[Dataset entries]
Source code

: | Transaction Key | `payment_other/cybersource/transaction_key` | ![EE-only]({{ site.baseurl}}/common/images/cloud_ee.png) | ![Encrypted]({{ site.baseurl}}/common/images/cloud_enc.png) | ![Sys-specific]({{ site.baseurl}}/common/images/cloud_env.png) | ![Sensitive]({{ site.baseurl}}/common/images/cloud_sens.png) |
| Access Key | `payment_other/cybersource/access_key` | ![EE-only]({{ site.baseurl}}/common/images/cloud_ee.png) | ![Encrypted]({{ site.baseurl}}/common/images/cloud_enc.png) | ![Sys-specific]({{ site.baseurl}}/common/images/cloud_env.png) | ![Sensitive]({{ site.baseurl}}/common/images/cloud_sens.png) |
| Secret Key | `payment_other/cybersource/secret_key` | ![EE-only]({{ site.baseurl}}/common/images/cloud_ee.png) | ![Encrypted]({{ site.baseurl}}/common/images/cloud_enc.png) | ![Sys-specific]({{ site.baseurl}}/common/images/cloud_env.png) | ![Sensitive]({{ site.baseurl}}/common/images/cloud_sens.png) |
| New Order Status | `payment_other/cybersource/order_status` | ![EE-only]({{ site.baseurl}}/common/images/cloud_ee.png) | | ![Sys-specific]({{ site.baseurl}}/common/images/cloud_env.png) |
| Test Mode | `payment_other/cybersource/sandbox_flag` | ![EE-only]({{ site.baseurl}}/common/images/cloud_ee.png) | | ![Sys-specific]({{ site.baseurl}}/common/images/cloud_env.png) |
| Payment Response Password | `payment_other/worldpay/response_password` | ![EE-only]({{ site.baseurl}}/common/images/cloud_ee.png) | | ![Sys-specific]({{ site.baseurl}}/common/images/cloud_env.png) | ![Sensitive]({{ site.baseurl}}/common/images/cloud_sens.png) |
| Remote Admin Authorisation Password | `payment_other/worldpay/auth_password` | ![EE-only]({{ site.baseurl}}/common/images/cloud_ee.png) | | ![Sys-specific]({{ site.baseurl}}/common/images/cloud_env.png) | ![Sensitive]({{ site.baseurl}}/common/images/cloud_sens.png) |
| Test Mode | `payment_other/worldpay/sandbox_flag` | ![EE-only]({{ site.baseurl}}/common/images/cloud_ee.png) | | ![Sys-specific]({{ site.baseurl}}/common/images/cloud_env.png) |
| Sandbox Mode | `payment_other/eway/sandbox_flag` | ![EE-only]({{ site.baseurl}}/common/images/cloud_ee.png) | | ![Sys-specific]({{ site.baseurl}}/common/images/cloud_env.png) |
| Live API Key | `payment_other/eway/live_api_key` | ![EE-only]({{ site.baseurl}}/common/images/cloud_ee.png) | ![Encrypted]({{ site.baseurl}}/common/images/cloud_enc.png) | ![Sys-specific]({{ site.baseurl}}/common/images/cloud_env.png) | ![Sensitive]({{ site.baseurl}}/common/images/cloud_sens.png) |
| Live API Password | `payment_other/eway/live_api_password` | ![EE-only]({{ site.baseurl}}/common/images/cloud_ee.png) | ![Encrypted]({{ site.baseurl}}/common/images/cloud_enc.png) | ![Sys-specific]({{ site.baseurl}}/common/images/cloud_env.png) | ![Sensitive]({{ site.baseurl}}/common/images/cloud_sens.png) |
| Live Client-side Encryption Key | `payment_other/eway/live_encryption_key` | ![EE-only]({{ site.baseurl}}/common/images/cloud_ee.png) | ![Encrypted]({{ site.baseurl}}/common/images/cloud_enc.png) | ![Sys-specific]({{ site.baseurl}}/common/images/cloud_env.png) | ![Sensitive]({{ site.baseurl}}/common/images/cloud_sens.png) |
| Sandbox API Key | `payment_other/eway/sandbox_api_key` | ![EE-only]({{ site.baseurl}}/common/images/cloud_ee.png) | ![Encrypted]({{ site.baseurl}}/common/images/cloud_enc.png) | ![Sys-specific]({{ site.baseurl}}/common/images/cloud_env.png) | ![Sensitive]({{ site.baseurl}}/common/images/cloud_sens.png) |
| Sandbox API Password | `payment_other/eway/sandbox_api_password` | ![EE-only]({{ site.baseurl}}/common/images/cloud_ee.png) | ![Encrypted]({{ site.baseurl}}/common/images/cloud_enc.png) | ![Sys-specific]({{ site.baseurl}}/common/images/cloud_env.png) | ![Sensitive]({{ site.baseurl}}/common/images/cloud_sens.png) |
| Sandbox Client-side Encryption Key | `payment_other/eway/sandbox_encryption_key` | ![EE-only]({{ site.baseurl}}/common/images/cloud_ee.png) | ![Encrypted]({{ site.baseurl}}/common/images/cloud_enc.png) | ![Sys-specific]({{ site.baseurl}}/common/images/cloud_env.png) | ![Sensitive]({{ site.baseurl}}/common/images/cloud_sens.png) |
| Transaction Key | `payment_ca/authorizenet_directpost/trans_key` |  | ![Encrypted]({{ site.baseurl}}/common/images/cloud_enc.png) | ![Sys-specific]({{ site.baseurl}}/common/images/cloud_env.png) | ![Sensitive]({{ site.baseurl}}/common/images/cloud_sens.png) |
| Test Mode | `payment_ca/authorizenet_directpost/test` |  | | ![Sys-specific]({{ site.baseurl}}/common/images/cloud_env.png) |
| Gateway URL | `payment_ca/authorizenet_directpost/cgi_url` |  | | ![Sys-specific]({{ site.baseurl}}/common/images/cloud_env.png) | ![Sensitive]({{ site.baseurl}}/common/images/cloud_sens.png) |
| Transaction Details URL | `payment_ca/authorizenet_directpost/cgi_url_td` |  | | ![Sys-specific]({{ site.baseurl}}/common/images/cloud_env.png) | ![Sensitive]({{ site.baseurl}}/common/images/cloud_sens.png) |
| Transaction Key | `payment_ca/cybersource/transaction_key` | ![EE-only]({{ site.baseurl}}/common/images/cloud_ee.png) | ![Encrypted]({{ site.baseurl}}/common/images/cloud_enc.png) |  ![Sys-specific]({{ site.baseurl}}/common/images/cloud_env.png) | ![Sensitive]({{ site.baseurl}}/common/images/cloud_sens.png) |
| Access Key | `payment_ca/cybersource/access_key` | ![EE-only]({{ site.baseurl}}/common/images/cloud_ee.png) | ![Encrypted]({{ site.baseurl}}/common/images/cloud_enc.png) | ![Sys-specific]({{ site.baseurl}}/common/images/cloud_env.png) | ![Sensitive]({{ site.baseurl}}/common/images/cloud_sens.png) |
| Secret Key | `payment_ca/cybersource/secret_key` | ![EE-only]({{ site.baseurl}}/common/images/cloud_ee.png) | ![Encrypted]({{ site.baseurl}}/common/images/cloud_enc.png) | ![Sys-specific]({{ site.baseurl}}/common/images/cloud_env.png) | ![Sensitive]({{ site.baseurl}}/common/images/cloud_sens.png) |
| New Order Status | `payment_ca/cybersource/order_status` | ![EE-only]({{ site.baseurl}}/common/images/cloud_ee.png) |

YOUR TASK | Each entry shown above is to be duplicated exactly.

WRITTEN SOLUTION |
Source code

: | Transaction Key | `payment_other/cybersource/transaction_key` | ![EE-only]({{ site.baseurl}}/common/images/cloud_ee.png) | ![Encrypted]({{ site.baseurl}}/common/images/cloud_enc.png) | ![Sys-specific]({{ site.baseurl}}/common/images/cloud_env.png) | ![Sensitive]({{ site.baseurl}}/common/images/cloud_sens.png) |
| Access Key | `payment_other/cybersource/access_key` | ![EE-only]({{ site.baseurl}}/common/images/cloud_ee.png) | ![Encrypted]({{ site.baseurl}}/common/images/cloud_enc.png) | ![Sys-specific]({{ site.baseurl}}/common/images/cloud_env.png) | ![Sensitive]({{ site.baseurl}}/common/images/cloud_sens.png) |
| Secret Key | `payment_other/cybersource/secret_key` | ![EE-only]({{ site.baseurl}}/common/images/cloud_ee.png) | ![Encrypted]({{ site.baseurl}}/common/images/cloud_enc.png) | ![Sys-specific]({{ site.baseurl}}/common/images/cloud_env.png) | ![Sensitive]({{ site.baseurl}}/common/images/cloud_sens.png) |
| New Order Status | `payment_other/cybersource/order_status` | ![EE-only]({{ site.baseurl}}/common/images/cloud_ee.png) | | ![Sys-specific]({{ site.baseurl}}/common/images/cloud_env.png) |
| Test Mode | `payment_other/cybersource/sandbox_flag` | ![EE-only]({{ site.baseurl}}/common/images/cloud_ee.png) | | ![Sys-specific]({{ site.baseurl}}/common/images/cloud_env.png) |
| Payment Response Password | `payment_other/worldpay/response_password` | ![EE-only]({{ site.baseurl}}/common/images/cloud_ee.png) | | ![Sys-specific]({{ site.baseurl}}/common/images/cloud_env.png) | ![Sensitive]({{ site.baseurl}}/common/images/cloud_sens.png) |
| Remote Admin Authorisation Password | `payment_other/worldpay/auth_password` | ![EE-only]({{ site.baseurl}}/common/images/cloud_ee.png) | | ![Sys-specific]({{ site.baseurl}}/common/images/cloud_env.png) | ![Sensitive]({{ site.baseurl}}/common/images/cloud_sens.png) |
| Test Mode | `payment_other/worldpay/sandbox_flag` | ![EE-only]({{ site.baseurl}}/common/images/cloud_ee.png) | | ![Sys-specific]({{ site.baseurl}}/common/images/cloud_env.png) |
| Sandbox Mode | `payment_other/eway/sandbox_flag` | ![EE-only]({{ site.baseurl}}/common/images/cloud_ee.png) | | ![Sys-specific]({{ site.baseurl}}/common/images/cloud_env.png) |
| Live API Key | `payment_other/eway/live_api_key` | ![EE-only]({{ site.baseurl}}/common/images/cloud_ee.png) | ![Encrypted]({{ site.baseurl}}/common/images/cloud_enc.png) | ![Sys-specific]({{ site.baseurl}}/common/images/cloud_env.png) | ![Sensitive]({{ site.baseurl}}/common/images/cloud_sens.png) |
| Live API Password | `payment_other/eway/live_api_password` | ![EE-only]({{ site.baseurl}}/common/images/cloud_ee.png) | ![Encrypted]({{ site.baseurl}}/common/images/cloud_enc.png) | ![Sys-specific]({{ site.baseurl}}/common/images/cloud_env.png) | ![Sensitive]({{ site.baseurl}}/common/images/cloud_sens.png) |
| Live Client-side Encryption Key | `payment_other/eway/live_encryption_key` | ![EE-only]({{ site.baseurl}}/common/images/cloud_ee.png) | ![Encrypted]({{ site.baseurl}}/common/images/cloud_enc.png) | ![Sys-specific]({{ site.baseurl}}/common/images/cloud_env.png) | ![Sensitive]({{ site.baseurl}}/common/images/cloud_sens.png) |
| Sandbox API Key | `payment_other/eway/sandbox_api_key` | ![EE-only]({{ site.baseurl}}/common/images/cloud_ee.png) | ![Encrypted]({{ site.baseurl}}/common/images/cloud_enc.png) | ![Sys-specific]({{ site.baseurl}}/common/images/cloud_env.png) | ![Sensitive]({{ site.baseurl}}/common/images/cloud_sens.png) |
| Sandbox API Password | `payment_other/eway/sandbox_api_password` | ![EE-only]({{ site.baseurl}}/common/images/cloud_ee.png) | ![Encrypted]({{ site.baseurl}}/common/images/cloud_enc.png) | ![Sys-specific]({{ site.baseurl}}/common/images/cloud_env.png) | ![Sensitive]({{ site.baseurl}}/common/images/cloud_sens.png) |
| Sandbox Client-side Encryption Key | `payment_other/eway/sandbox_encryption_key` | ![EE-only]({{ site.baseurl}}/common/images/cloud_ee.png) | ![Encrypted]({{ site.baseurl}}/common/images/cloud_enc.png) | ![Sys-specific]({{ site.baseurl}}/common/images/cloud_env.png) | ![Sensitive]({{ site.baseurl}}/common/images/cloud_sens.png) |
| Transaction Key | `payment_ca/authorizenet_directpost/trans_key` |  | ![Encrypted]({{ site.baseurl}}/common/images/cloud_enc.png) | ![Sys-specific]({{ site.baseurl}}/common/images/cloud_env.png) | ![Sensitive]({{ site.baseurl}}/common/images/cloud_sens.png) |
| Test Mode | `payment_ca/authorizenet_directpost/test` |  | | ![Sys-specific]({{ site.baseurl}}/common/images/cloud_env.png) |
| Gateway URL | `payment_ca/authorizenet_directpost/cgi_url` |  | | ![Sys-specific]({{ site.baseurl}}/common/images/cloud_env.png) | ![Sensitive]({{ site.baseurl}}/common/images/cloud_sens.png) |
| Transaction Details URL | `payment_ca/authorizenet_directpost/cgi_url_td` |  | | ![Sys-specific]({{ site.baseurl}}/common/images/cloud_env.png) | ![Sensitive]({{ site.baseurl}}/common/images/cloud_sens.png) |
| Transaction Key | `payment_ca/cybersource/transaction_key` | ![EE-only]({{ site.baseurl}}/common/images/cloud_ee.png) | ![Encrypted]({{ site.baseurl}}/common/images/cloud_enc.png) |  ![Sys-specific]({{ site.baseurl}}/common/images/cloud_env.png) | ![Sensitive]({{ site.baseurl}}/common/images/cloud_sens.png) |
| Access Key | `payment_ca/cybersource/access_key` | ![EE-only]({{ site.baseurl}}/common/images/cloud_ee.png) | ![Encrypted]({{ site.baseurl}}/common/images/cloud_enc.png) | ![Sys-specific]({{ site.baseurl}}/common/images/cloud_env.png) | ![Sensitive]({{ site.baseurl}}/common/images/cloud_sens.png) |
| Secret Key | `payment_ca/cybersource/secret_key` | ![EE-only]({{ site.baseurl}}/common/images/cloud_ee.png) | ![Encrypted]({{ site.baseurl}}/common/images/cloud_enc.png) | ![Sys-specific]({{ site.baseurl}}/common/images/cloud_env.png) | ![Sensitive]({{ site.baseurl}}/common/images/cloud_sens.png) |
| New Order Status | `payment_ca/cybersource/order_status` | ![EE-only]({{ site.baseurl}}/common/images/cloud_ee.png) |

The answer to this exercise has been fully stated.